Well, I think that the same risk that exists in every guidance that you give, that's why we usually give a range, so that we will be within it. But the guidance has three components. One, it is the base business. We feel very good about the base business. I don't think there is risk there, but of course, it remains to be seen. Then the Paxlovid, it is quite well calculated because we do not expect to record any additional sales of magnitude of additional sales in the current guidance in the months to come until the end of the year. And then for vaccination rates and for vaccines, as I said, there is a component which is based on outside the U.S., and this is based on deliveries that are scheduled to occur.

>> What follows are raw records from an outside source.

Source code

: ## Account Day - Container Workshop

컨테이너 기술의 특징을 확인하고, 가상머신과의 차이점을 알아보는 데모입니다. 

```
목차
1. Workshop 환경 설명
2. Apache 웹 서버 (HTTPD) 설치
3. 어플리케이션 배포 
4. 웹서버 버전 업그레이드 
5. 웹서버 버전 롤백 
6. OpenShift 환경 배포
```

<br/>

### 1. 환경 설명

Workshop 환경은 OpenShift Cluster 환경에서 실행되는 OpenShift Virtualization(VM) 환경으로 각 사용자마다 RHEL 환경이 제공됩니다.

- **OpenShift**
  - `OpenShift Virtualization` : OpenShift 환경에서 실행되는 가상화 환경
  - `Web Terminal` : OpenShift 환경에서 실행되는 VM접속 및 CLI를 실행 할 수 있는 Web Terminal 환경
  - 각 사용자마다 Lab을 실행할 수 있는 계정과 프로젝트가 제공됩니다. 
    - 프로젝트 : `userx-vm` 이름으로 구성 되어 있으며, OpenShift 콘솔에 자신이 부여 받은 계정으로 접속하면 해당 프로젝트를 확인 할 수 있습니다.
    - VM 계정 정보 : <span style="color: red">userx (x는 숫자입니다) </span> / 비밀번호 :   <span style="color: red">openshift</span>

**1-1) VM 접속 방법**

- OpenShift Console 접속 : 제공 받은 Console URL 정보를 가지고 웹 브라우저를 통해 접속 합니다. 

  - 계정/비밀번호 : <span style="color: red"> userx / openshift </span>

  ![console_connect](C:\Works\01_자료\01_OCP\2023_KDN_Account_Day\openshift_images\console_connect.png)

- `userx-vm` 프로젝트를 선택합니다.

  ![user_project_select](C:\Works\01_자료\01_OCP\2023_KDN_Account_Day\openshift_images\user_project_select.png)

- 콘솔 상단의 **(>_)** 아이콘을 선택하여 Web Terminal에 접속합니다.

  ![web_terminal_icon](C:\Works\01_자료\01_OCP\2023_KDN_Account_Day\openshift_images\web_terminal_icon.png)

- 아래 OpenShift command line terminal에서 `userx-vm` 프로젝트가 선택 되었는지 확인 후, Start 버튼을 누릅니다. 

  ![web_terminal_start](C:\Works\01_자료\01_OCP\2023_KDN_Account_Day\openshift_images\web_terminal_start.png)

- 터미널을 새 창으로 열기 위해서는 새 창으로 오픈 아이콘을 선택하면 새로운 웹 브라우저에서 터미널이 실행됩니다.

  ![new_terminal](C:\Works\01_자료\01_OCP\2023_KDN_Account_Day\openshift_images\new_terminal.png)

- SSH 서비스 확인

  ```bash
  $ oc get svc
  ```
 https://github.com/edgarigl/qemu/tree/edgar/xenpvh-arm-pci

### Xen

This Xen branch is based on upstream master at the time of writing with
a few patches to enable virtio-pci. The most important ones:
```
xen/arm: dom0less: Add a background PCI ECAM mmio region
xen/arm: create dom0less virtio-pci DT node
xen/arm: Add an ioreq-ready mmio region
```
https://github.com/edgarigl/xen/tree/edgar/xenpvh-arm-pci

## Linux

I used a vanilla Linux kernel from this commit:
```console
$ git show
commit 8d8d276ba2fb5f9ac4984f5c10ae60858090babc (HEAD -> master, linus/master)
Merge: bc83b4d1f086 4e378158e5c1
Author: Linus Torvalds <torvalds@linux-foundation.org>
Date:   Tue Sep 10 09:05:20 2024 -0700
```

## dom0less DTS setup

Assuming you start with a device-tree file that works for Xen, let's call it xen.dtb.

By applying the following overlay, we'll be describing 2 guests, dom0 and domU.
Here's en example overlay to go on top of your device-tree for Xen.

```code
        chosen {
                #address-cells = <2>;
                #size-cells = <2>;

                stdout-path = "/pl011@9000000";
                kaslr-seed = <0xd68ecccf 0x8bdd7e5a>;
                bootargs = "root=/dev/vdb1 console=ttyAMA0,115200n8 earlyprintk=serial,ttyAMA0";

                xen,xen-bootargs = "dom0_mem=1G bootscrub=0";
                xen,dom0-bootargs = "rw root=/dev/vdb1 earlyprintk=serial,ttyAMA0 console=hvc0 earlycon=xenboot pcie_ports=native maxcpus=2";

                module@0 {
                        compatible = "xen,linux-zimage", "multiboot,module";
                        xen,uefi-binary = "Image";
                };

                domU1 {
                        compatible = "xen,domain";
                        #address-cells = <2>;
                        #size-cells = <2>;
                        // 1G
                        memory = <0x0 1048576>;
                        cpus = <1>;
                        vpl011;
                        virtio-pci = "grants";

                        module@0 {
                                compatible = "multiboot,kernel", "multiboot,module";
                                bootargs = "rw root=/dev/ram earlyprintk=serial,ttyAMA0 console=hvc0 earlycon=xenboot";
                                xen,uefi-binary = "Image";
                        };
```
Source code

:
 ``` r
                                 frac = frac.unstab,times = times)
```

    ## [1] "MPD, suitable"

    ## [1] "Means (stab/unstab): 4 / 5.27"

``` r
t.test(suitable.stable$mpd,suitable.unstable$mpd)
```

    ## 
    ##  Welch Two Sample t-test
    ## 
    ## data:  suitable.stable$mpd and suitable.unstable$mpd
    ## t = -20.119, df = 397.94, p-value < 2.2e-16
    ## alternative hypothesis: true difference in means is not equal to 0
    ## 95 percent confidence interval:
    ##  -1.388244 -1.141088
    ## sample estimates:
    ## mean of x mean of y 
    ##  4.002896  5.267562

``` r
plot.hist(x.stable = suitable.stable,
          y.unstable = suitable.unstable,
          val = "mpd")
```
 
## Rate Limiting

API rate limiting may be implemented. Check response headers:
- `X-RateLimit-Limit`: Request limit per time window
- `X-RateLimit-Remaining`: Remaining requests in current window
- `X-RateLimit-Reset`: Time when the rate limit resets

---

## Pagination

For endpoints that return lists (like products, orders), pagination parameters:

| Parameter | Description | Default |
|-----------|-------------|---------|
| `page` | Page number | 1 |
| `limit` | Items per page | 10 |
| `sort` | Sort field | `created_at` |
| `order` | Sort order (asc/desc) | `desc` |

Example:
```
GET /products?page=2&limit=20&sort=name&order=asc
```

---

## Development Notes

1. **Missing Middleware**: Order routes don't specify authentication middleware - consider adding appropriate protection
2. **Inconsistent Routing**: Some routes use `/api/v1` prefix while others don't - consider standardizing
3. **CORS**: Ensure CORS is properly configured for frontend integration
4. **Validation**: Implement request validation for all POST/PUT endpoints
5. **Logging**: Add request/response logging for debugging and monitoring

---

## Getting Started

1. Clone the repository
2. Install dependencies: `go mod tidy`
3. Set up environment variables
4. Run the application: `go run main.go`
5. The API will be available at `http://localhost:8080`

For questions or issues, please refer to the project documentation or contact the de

Then there is a component of how many vaccines will be utilized in the U.S. until the end of December. For that, we are using. There is some risk there, up and down, but we are using, let's say, a reasonable assumption to calculate that, as I said.
And I think as it relates to the international calendar, we end internationally at the end of November. And as Albert articulated, I think we have a good plan and outlook for the balance of the year. I think we've tried to take a very appropriate, yet conservative approach to our guidance levels. So with that,
Yes, but that's very important, what David said, right? So when we make all these calculations, we calculate that, deliveries that will happen internationally in December will not be in this year's guidance, right? So, so I think, before we close the call, I, I felt that that was a very useful, discussion, and I feel that we clarified a lot. I think you would agree with me that, a lot of the uncertainties that were surrounding, the COVID business now have been, either resolved or about to be resolved pretty soon, and the final elements will become clear, and everybody could predict, the business with the reasonable safety for 2024 and the years, to come.
Now, before we close this call, I want to extend a warm welcome to Francesca DeMartino, who joined Pfizer as our Head Investor Relations exactly two weeks ago today. Talk about hitting the ground running, right? In the middle of those news, she worked to prepare and organize us all. Francesca has nearly 25 years of experience in investor relations, communications, and corporate finance in the healthcare industry, and every bit of that experience and insight has been on display in helping to prepare us for this important announcement, so it is clear that she's a great fit for our team. Let me close by saying that all of us at Pfizer are proud that our scientific breakthroughs played a significant role in getting the global health crisis under control.
This agreement represents the next logical step in our ongoing efforts to help ensure every eligible patient continues to have access to our potentially life-saving COVID-19 treatment, and it will help ensure that Pfizer can continue delivering breakthroughs that change patients' lives. Now, we will bring our call to a close. Thank you very much for joining us. Have a great rest of the day.
This does conclude today's program. You may now disconnect your lines, and everyone, have a great day.